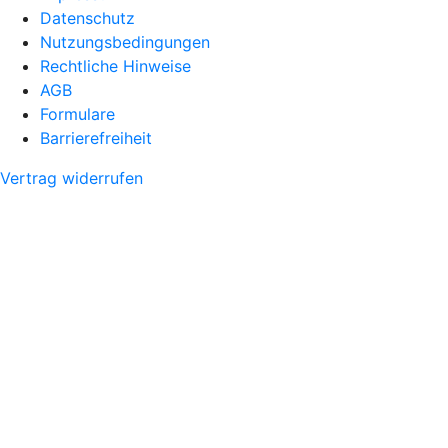
Datenschutz
Nutzungsbedingungen
Rechtliche Hinweise
AGB
Formulare
Barrierefreiheit
Vertrag widerrufen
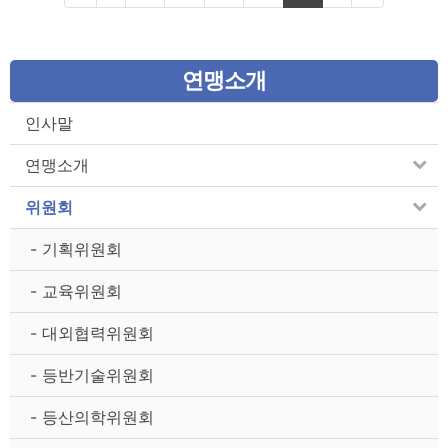
연맹소개
인사말
연맹소개
위원회
- 기획위원회
- 교육위원회
- 대외협력위원회
- 등반기술위원회
- 등산의학위원회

---*---

Could you give the listing again with every "연맹소개" renamed to "연맹 안내", leaving all other lines unchanged and the pictures out?

YOUR RESPONSE >>
Datenschutz
Nutzungsbedingungen
Rechtliche Hinweise
AGB
Formulare
Barrierefreiheit
Vertrag widerrufen
연맹 안내
인사말
연맹 안내
위원회
- 기획위원회
- 교육위원회
- 대외협력위원회
- 등반기술위원회
- 등산의학위원회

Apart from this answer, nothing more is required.